At the largest segment under Schimek, property-casualty coverage, income slipped 38 percent to $720 million. Policy sales fell 15 percent to $4.31 billion on the Swiss Re deal. The combined ratio improved to 96.9, meaning the insurer had an underwriting profit of 3.1 cents on every premium dollar, after paying claims and expenses. That compares with a ratio of 97.1 a year earlier.
Hancock has planned some initiatives for growth, including a joint venture announced last week with Hamilton Insurance Group and hedge fund firm Two Sigma Investments to sell coverage to small- and mid-sized enterprises. The goal is to better use data analytics when underwriting insurance policies.

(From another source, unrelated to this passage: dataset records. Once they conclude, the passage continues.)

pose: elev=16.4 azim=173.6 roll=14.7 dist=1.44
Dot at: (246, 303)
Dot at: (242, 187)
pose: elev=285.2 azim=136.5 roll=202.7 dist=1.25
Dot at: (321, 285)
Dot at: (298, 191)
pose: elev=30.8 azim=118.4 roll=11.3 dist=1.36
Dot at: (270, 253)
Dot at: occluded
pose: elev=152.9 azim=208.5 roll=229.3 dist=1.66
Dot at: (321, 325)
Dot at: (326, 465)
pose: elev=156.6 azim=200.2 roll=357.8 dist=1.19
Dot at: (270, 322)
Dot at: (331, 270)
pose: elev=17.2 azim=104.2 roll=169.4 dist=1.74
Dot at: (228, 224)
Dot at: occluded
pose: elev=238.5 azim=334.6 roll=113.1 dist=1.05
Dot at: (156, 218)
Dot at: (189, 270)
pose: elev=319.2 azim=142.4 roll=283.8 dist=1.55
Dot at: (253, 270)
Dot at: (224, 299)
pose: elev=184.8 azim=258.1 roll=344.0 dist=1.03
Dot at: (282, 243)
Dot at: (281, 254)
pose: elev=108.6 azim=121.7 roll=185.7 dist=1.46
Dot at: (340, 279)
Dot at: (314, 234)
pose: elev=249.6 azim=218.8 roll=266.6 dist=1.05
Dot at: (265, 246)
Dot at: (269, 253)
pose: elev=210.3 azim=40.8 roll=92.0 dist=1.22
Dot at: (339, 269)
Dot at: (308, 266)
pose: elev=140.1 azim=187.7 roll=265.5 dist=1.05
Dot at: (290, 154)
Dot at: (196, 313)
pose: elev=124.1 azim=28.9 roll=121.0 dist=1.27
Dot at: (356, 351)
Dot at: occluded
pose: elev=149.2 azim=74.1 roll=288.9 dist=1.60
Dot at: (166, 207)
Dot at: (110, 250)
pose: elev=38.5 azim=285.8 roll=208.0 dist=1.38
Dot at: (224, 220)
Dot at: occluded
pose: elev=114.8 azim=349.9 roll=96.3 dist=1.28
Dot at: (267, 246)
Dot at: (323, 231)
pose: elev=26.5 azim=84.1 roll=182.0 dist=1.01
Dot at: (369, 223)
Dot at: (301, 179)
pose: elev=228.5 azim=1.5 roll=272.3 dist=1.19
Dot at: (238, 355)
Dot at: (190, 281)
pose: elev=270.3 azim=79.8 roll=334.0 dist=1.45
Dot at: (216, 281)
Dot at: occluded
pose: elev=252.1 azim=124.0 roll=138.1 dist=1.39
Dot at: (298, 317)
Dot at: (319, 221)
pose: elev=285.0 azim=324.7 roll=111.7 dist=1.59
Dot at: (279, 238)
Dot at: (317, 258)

At the mortgage insurer, which is led by Donna DeMaio and guards lenders against borrower defaults, profit rose 12 percent to $163 million as claims costs declined. Hancock has filed for an initial public offering to sell a stake in the United Guaranty mortgage insurer, and plans to eventually exit the operation. At the other unit under Schimek, institutional markets, profit plunged to $6 million from $147 million, hurt by investment results.
At the retirement operation, the main segment under Hogan, profit slumped 42 percent to $461 million, driven by hedge fund losses. Life insurance fell 39 percent to $105 million. AIG said personal insurance generated $222 million, compared with $26 million loss a year earlier. The improvement reflects lower expenses and better underwriting results tied to U.S. property coverage.